## TEXTE SOURCE
○ ○ ○ ○ ○

Les poids, dans l’ordre de lidia : 482, 504, 502, 623,
511, 531 kgs.
Denis Loré : Cornada grave, en début de faena –
Reçut proprement le premier, très armé, et le mit en place. Après le
premier puyazo poussé "a mas", un quite par faroles inversés, risqué.
Une partie du public, plus « éclairée » que les professionnels, lui
demanda de laisser le toro charger « depuis le centre », et fit arrêter
le castigo, d’autant que le toro n’avait pas tenu ses promesses. Ce fut
une erreur, Loré se retrouvant, dès le premier muletazo, avec un toro
affichant beaucoup de sentido et encore plus de violence. Le torero fit
quelques passes par en bas, quelques pas vers le centre, et la cornada
arriva d’un coup sec, Loré étant enlevé par la cuisse droite, le corps
montant, tournant autour du piton et tombant au sol où le toro le
chercha encore. La cornada était certaine et le blessé fut évacué très
rapidement. Quelques minutes plus tard, l’équipe chirurgicale du docteur
Gouffrant était intervenue, avec le professionnalisme que l’on sait, et
le diestro était évacué sur la clinique Paulmy. Au bilan : Cornada
grave, à double trajectoire de 15 et 25 cms, qui ne saigne pas beaucoup,
ne touche aucun vaisseau principal, mais fait de gros dégâts
musculaires.

○ ○ ○ ○ ○

## EXTRAITS DE DONNÉES

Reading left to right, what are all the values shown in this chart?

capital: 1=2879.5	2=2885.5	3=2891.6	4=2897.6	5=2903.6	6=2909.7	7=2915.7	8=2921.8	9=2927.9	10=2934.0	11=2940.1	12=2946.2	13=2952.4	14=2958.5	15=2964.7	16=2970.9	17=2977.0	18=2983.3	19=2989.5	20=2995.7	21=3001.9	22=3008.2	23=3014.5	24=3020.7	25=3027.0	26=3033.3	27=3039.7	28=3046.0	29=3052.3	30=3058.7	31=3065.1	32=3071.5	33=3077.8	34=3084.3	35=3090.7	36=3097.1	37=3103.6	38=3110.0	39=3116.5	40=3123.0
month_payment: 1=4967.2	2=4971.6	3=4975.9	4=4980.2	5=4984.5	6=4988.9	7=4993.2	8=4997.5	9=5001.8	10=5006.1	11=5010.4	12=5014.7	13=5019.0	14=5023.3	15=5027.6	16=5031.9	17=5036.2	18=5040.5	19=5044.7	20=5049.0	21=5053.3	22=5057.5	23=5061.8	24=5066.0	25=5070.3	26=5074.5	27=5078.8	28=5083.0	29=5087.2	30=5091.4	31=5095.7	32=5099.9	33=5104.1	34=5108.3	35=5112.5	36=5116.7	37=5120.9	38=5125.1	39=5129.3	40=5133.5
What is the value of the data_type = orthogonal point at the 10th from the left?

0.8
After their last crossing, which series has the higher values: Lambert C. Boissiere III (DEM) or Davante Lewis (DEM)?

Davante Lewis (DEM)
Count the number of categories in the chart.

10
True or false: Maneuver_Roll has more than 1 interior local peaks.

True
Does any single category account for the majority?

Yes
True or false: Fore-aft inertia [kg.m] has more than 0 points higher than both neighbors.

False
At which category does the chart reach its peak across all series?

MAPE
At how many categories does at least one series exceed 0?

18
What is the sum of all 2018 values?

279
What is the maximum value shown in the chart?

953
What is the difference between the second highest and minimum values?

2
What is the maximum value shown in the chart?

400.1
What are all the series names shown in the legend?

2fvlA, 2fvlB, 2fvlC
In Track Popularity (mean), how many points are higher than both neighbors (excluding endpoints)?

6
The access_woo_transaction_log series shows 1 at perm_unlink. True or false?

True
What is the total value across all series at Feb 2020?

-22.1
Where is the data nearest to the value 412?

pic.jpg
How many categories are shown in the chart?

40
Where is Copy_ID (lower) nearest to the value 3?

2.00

○ ○ ○ ○ ○

## CONSIGNE
Pouvez-vous mettre à jour le passage du texte source qui s'ouvre sur les mots contenant « Les poids, dans » et se ferme sur « faroles inversés, risqué. », en y remplaçant « puyazo » par « coup de pique » ?

## RÉSULTAT ATTENDU
Les poids, dans l’ordre de lidia : 482, 504, 502, 623,
511, 531 kgs.
Denis Loré : Cornada grave, en début de faena –
Reçut proprement le premier, très armé, et le mit en place. Après le
premier coup de pique poussé "a mas", un quite par faroles inversés, risqué.